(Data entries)
++++++++

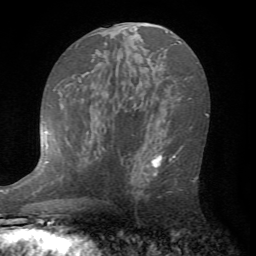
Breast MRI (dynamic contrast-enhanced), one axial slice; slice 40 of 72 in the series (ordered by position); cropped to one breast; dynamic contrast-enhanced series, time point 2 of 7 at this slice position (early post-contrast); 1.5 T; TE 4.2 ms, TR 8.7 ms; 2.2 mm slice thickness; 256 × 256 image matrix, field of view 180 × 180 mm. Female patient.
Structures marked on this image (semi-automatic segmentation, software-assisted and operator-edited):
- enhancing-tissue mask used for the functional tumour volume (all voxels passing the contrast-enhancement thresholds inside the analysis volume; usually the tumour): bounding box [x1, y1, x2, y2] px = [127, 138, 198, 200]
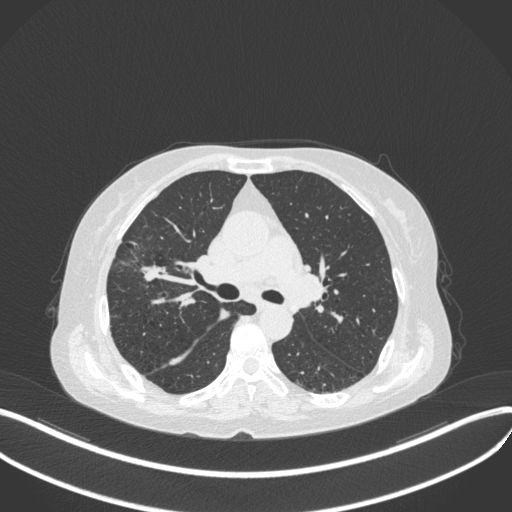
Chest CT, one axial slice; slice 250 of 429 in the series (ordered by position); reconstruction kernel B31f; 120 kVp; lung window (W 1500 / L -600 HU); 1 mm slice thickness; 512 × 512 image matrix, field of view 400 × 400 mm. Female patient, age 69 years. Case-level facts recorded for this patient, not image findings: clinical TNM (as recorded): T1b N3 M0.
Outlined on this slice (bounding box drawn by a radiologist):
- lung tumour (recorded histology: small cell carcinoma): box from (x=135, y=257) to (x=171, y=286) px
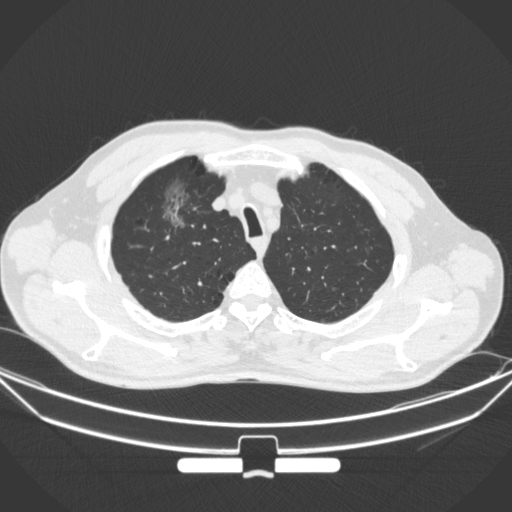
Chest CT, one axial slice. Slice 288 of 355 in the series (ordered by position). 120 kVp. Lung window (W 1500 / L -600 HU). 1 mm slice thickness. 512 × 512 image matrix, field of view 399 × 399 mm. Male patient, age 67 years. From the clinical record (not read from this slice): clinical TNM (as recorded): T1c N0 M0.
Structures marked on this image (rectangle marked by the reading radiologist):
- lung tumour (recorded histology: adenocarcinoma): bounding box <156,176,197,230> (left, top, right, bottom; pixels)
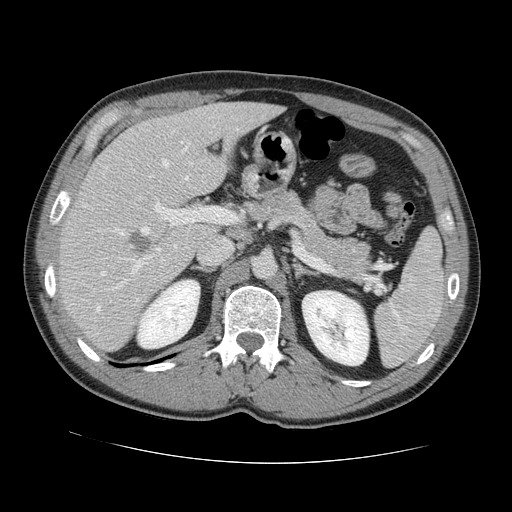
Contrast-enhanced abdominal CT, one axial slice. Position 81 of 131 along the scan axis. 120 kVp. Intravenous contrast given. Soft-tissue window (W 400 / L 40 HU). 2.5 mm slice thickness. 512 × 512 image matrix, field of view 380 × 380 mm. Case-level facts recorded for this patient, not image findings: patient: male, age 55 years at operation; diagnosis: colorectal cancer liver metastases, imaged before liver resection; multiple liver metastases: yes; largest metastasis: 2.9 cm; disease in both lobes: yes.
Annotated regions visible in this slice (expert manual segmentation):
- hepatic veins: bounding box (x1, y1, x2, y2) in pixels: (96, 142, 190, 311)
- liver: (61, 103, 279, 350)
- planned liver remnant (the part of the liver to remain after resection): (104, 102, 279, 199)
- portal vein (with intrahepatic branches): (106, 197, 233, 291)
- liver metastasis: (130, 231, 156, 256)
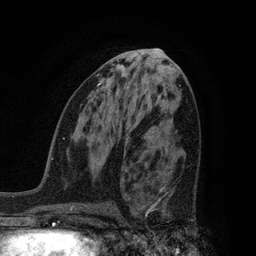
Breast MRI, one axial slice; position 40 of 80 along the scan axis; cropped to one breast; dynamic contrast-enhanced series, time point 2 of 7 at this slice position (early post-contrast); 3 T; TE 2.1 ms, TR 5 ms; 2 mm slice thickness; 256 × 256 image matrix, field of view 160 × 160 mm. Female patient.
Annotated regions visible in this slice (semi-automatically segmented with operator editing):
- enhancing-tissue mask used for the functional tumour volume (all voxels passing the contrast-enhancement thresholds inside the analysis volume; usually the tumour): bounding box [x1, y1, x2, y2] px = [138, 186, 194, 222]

++++++++

=== EXERCISE AIM ===
Your reply should repeat the entries above exactly, leaving the pictures out.

=== EXERCISE OUTPUT ===
Breast MRI (dynamic contrast-enhanced), one axial slice; slice 40 of 72 in the series (ordered by position); cropped to one breast; dynamic contrast-enhanced series, time point 2 of 7 at this slice position (early post-contrast); 1.5 T; TE 4.2 ms, TR 8.7 ms; 2.2 mm slice thickness; 256 × 256 image matrix, field of view 180 × 180 mm. Female patient.
Structures marked on this image (semi-automatic segmentation, software-assisted and operator-edited):
- enhancing-tissue mask used for the functional tumour volume (all voxels passing the contrast-enhancement thresholds inside the analysis volume; usually the tumour): bounding box [x1, y1, x2, y2] px = [127, 138, 198, 200]
Chest CT, one axial slice; slice 250 of 429 in the series (ordered by position); reconstruction kernel B31f; 120 kVp; lung window (W 1500 / L -600 HU); 1 mm slice thickness; 512 × 512 image matrix, field of view 400 × 400 mm. Female patient, age 69 years. Case-level facts recorded for this patient, not image findings: clinical TNM (as recorded): T1b N3 M0.
Outlined on this slice (bounding box drawn by a radiologist):
- lung tumour (recorded histology: small cell carcinoma): box from (x=135, y=257) to (x=171, y=286) px
Chest CT, one axial slice. Slice 288 of 355 in the series (ordered by position). 120 kVp. Lung window (W 1500 / L -600 HU). 1 mm slice thickness. 512 × 512 image matrix, field of view 399 × 399 mm. Male patient, age 67 years. From the clinical record (not read from this slice): clinical TNM (as recorded): T1c N0 M0.
Structures marked on this image (rectangle marked by the reading radiologist):
- lung tumour (recorded histology: adenocarcinoma): bounding box <156,176,197,230> (left, top, right, bottom; pixels)
Contrast-enhanced abdominal CT, one axial slice. Position 81 of 131 along the scan axis. 120 kVp. Intravenous contrast given. Soft-tissue window (W 400 / L 40 HU). 2.5 mm slice thickness. 512 × 512 image matrix, field of view 380 × 380 mm. Case-level facts recorded for this patient, not image findings: patient: male, age 55 years at operation; diagnosis: colorectal cancer liver metastases, imaged before liver resection; multiple liver metastases: yes; largest metastasis: 2.9 cm; disease in both lobes: yes.
Annotated regions visible in this slice (expert manual segmentation):
- hepatic veins: bounding box (x1, y1, x2, y2) in pixels: (96, 142, 190, 311)
- liver: (61, 103, 279, 350)
- planned liver remnant (the part of the liver to remain after resection): (104, 102, 279, 199)
- portal vein (with intrahepatic branches): (106, 197, 233, 291)
- liver metastasis: (130, 231, 156, 256)
Breast MRI, one axial slice; position 40 of 80 along the scan axis; cropped to one breast; dynamic contrast-enhanced series, time point 2 of 7 at this slice position (early post-contrast); 3 T; TE 2.1 ms, TR 5 ms; 2 mm slice thickness; 256 × 256 image matrix, field of view 160 × 160 mm. Female patient.
Annotated regions visible in this slice (semi-automatically segmented with operator editing):
- enhancing-tissue mask used for the functional tumour volume (all voxels passing the contrast-enhancement thresholds inside the analysis volume; usually the tumour): bounding box [x1, y1, x2, y2] px = [138, 186, 194, 222]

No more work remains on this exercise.